Immunofluorescence using the PCNA antibody. (A), neogenic scale located near the tail stump with sparse labelled cells (arrows). Bar, 10 μm. The schematic inset shows the position of the following images. (B), Cross-sectioned proximal muscles. Arrows show two labelled cells. Bar, 10 μm. (C), obliquely-sectioned muscle fibres (outlined by dots) with labelled nuclei (arrows). Bar, 10 μm. (D), external part of the cartilaginous cylinder with labelled flat chondroblasts (arrows) especially abundant in the perichondrium. Bar, 50 μm. (E), detail of labelled cells (arrows) in the perichondrium. Bar, 20 μm. (F), immunonegative control sections (CO) of cartilaginous cylinder. Bar, 50 μm. (G), detail on the ependyma of medio-proximal region showing few labelled nuclei (arrows) Bar, 10 μm. Legends: cc, central canal; de, dermis; my, myofibres/myotubes; nt, normal tail (stump); per, perichondrium; rca, regenerated cartilage. Note: All micrographs are based on material obtained in 1988 and 1989 through a permit issued by Mr Ian Govey of the New Zealand Department of Conservation and Dr Mike Thompson of Victoria University, Wellington (New Zealand). The material was used in Alibardi and Meyer-Rochow [67].

Figure 9

Immunostaining using the proliferation marker antibody (KI-67). (A), epidermis (dashes underline the basal layer) of proximal scale (arrows point some labelled nuclei). Bar, 10 μm. The schematic inset shows the position of the following images. (B), proximal muscles with few labelled nuclei (arrows).
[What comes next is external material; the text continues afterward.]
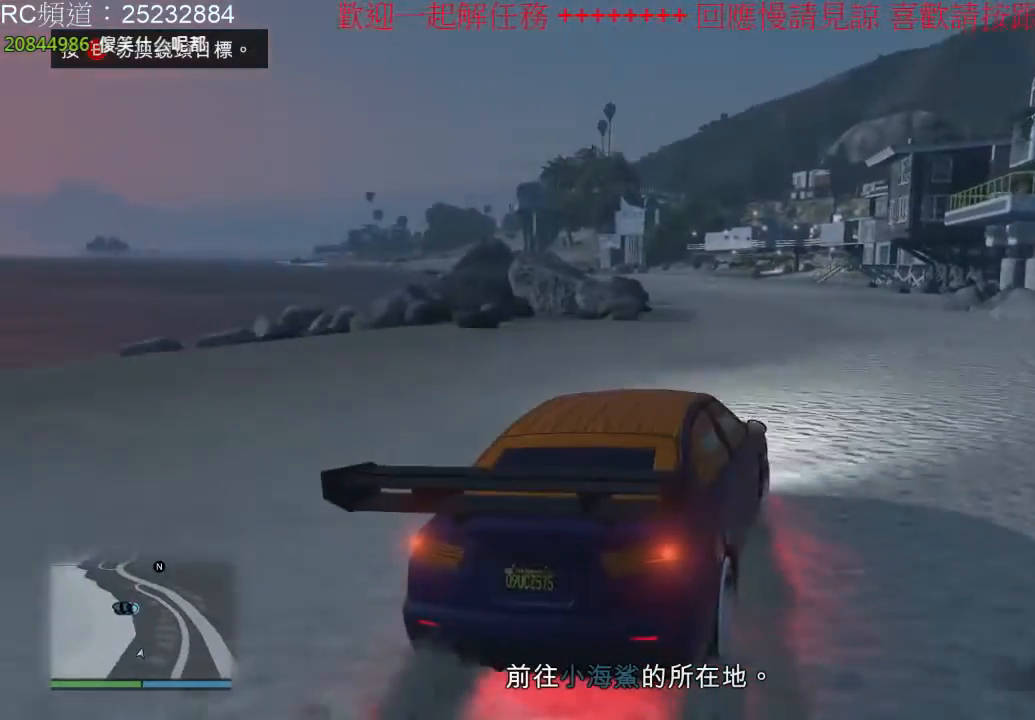
{"dt_ms": 500, "buttons": ["R2"], "left_stick": "center", "right_stick": "center", "events": [[300, "left_stick", "left"], [500, "left_stick", "center"]]}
Bar, 10 μm. (C), external part of the cartilaginous cylinder with few labelled cells (arrows) in the perichondrion and inside isogenic groups. Bar, 20 μm. (D), medium-apical ependyma with few labelled nuclei (arrows). Bar, 10 μm. (E), small blood capillary with various labelled endothelial cells (arrows). Bar, 10 μm. (F), immunonegative control section of external region of the cartilage and perichondrion. Legends: cc, central canal; de, dermis; ep, ependymal epithelium; my, myofibre; nt, normal tail (stump); per, perichondrium; rca, regenerated cartilage; we, wound epidermis (corneous layer). Note: All micrographs are based on material obtained in 1988 and 1989 through a permit issued by Mr Ian Govey of the New Zealand Department of Conservation and Dr Mike Thompson of Victoria University, Wellington (New Zealand). The material was used in Alibardi and Meyer-Rochow [67].